By 11 a.m., he’d responded to nearly a half dozen calls. And in just the 10 minutes it took him to load a 2004 Chrysler Pacifica onto his flatbed truck his sixth call of the day — two more calls had already poured in.
But while Tuesday was cold — the conditions were nothing compared to when he worked through the infamous “Snowmageddon” storms hauling stranded motorists out of bad places in knee — sometimes hip deep — snow, he said.
“Those were tough times,” said the 11-year veteran of hauling and towing. “But today? Very cold and very busy.”
It took more than 60 hours, but the temperature in Minneapolis-St. Paul finally inched above zero for the first time since Saturday night:
With a 1pm temp of +2 degs at MSP, the run of consecutive hours below zero has come to an end at approximately 62 hours (started 11pm sat)
— NWS Twin Cities (@NWSTwinCities) January 7, 2014
Dozens of rooms at George Washington Hospital were flooded by water that leaked due to the cold, the hospital said Tuesday.
Leaking pipes on the hospital’s fourth and sixth floors caused flooding that wound up impacting 33 patient rooms at around 11:30 a.m., hospital spokesman Steven Taubenkibel wrote in an e-mail to media members. The hospital moved 23 patients to other rooms in the hospital as a result.
The hospital remains open and all elective surgical procedures, the cardiac catheter lab and radiology procedures are continuing normally, Taubenkibel said.
Family members of the patients who were moved are being called, but any patients with other questions can call 202-715-4000 or 202-715-4194.
A construction worker, who identified himself only as Jason, stood outside a set of tinted glass doors and took a drag off of a cigarette.
The spot where he stood was the unofficial smoking area for his work site, an unfinished glass box of a building that is part of the massive City Center project in downtown Washington. A few feet from Jason, another worker in a white hard hat named Shane stood with one hand shoved in a pants pocket and the other one holding a lit cigarette.
They said they are used to working — and smoking — outside in harsh conditions.
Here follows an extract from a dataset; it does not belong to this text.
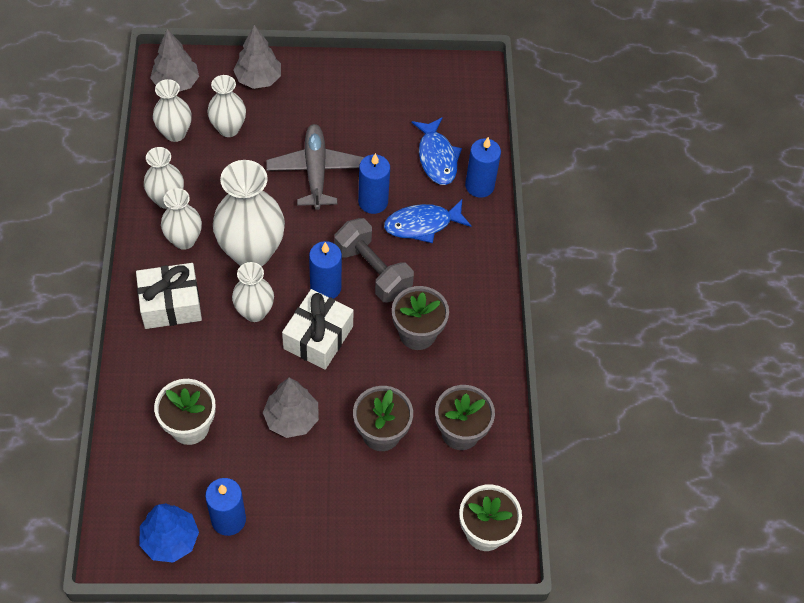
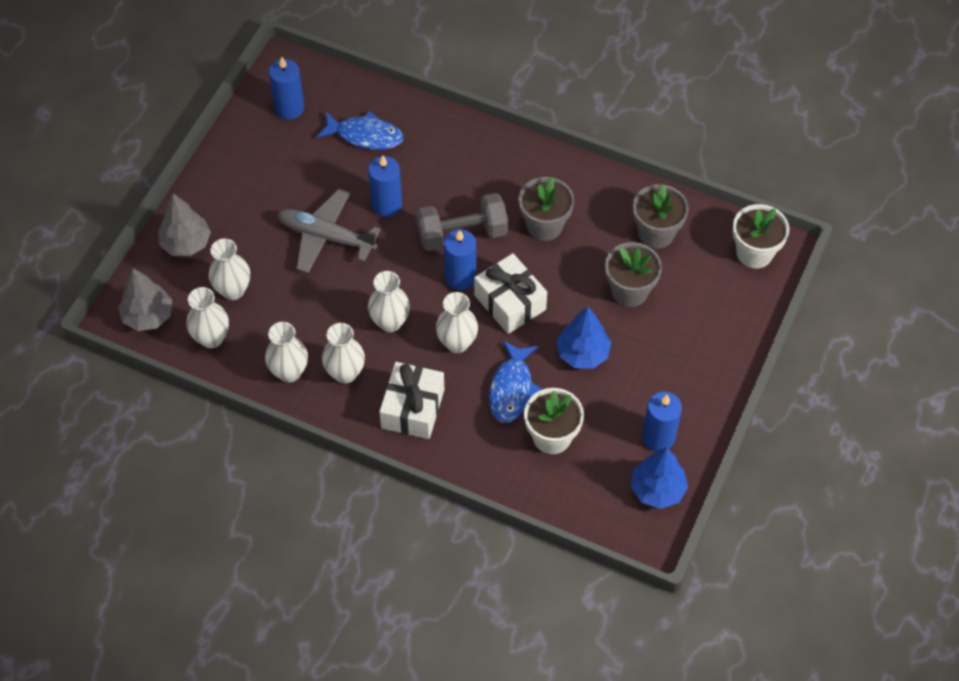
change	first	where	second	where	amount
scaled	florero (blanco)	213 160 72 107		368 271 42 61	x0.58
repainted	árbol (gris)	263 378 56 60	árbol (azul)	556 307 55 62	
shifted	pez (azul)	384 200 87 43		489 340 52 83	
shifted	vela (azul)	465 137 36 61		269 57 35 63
“You can deal with rain,” Jason said. But wind chills in the low single digits, they agreed, dictated restraint. ”This is probably the last time we will come out,” Shane said.
Usually, Jason said, he would smoke five cigarettes a day. Today, he would probably smoke only two. Did standing in the freezing cold make them want to quit? They shook their heads. Without looking down, Jason dropped his cigarette and ground it with his foot.
“Quitting doesn’t cross my mind,” he said.